◆ Records excerpted from a collection:
———

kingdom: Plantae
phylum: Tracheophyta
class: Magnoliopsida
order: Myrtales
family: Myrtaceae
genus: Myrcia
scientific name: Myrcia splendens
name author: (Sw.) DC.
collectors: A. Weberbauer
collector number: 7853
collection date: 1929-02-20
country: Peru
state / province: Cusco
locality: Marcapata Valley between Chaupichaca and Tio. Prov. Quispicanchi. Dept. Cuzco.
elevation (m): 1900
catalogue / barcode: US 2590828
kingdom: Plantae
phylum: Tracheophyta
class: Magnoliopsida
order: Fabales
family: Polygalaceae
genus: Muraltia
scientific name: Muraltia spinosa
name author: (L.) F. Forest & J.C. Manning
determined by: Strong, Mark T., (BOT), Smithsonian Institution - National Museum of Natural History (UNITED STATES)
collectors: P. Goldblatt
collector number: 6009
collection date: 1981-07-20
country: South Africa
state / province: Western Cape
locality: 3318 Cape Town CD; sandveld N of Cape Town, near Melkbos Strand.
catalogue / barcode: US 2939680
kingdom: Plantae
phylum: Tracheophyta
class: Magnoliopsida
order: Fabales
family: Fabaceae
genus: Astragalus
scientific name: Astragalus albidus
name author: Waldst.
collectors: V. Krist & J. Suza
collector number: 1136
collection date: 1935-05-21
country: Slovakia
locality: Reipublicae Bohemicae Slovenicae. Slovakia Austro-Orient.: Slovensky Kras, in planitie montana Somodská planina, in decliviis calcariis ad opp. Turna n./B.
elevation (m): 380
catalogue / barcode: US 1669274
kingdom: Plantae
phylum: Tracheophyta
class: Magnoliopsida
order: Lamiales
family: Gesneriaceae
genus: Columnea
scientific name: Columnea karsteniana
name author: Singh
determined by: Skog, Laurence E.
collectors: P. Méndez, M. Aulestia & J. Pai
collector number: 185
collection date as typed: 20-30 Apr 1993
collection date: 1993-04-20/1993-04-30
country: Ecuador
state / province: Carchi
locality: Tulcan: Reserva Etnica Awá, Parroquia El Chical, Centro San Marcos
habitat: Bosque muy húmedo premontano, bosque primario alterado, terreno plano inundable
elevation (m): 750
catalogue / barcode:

———

◆ TO BE DONE: Transcribe every line of the data above verbatim, keeping each field name and value unaltered and in its original order.

◆ SOLUTION FOR THIS EXERCISE:
kingdom: Plantae
phylum: Tracheophyta
class: Magnoliopsida
order: Myrtales
family: Myrtaceae
genus: Myrcia
scientific name: Myrcia splendens
name author: (Sw.) DC.
collectors: A. Weberbauer
collector number: 7853
collection date: 1929-02-20
country: Peru
state / province: Cusco
locality: Marcapata Valley between Chaupichaca and Tio. Prov. Quispicanchi. Dept. Cuzco.
elevation (m): 1900
catalogue / barcode: US 2590828
kingdom: Plantae
phylum: Tracheophyta
class: Magnoliopsida
order: Fabales
family: Polygalaceae
genus: Muraltia
scientific name: Muraltia spinosa
name author: (L.) F. Forest & J.C. Manning
determined by: Strong, Mark T., (BOT), Smithsonian Institution - National Museum of Natural History (UNITED STATES)
collectors: P. Goldblatt
collector number: 6009
collection date: 1981-07-20
country: South Africa
state / province: Western Cape
locality: 3318 Cape Town CD; sandveld N of Cape Town, near Melkbos Strand.
catalogue / barcode: US 2939680
kingdom: Plantae
phylum: Tracheophyta
class: Magnoliopsida
order: Fabales
family: Fabaceae
genus: Astragalus
scientific name: Astragalus albidus
name author: Waldst.
collectors: V. Krist & J. Suza
collector number: 1136
collection date: 1935-05-21
country: Slovakia
locality: Reipublicae Bohemicae Slovenicae. Slovakia Austro-Orient.: Slovensky Kras, in planitie montana Somodská planina, in decliviis calcariis ad opp. Turna n./B.
elevation (m): 380
catalogue / barcode: US 1669274
kingdom: Plantae
phylum: Tracheophyta
class: Magnoliopsida
order: Lamiales
family: Gesneriaceae
genus: Columnea
scientific name: Columnea karsteniana
name author: Singh
determined by: Skog, Laurence E.
collectors: P. Méndez, M. Aulestia & J. Pai
collector number: 185
collection date as typed: 20-30 Apr 1993
collection date: 1993-04-20/1993-04-30
country: Ecuador
state / province: Carchi
locality: Tulcan: Reserva Etnica Awá, Parroquia El Chical, Centro San Marcos
habitat: Bosque muy húmedo premontano, bosque primario alterado, terreno plano inundable
elevation (m): 750
catalogue / barcode:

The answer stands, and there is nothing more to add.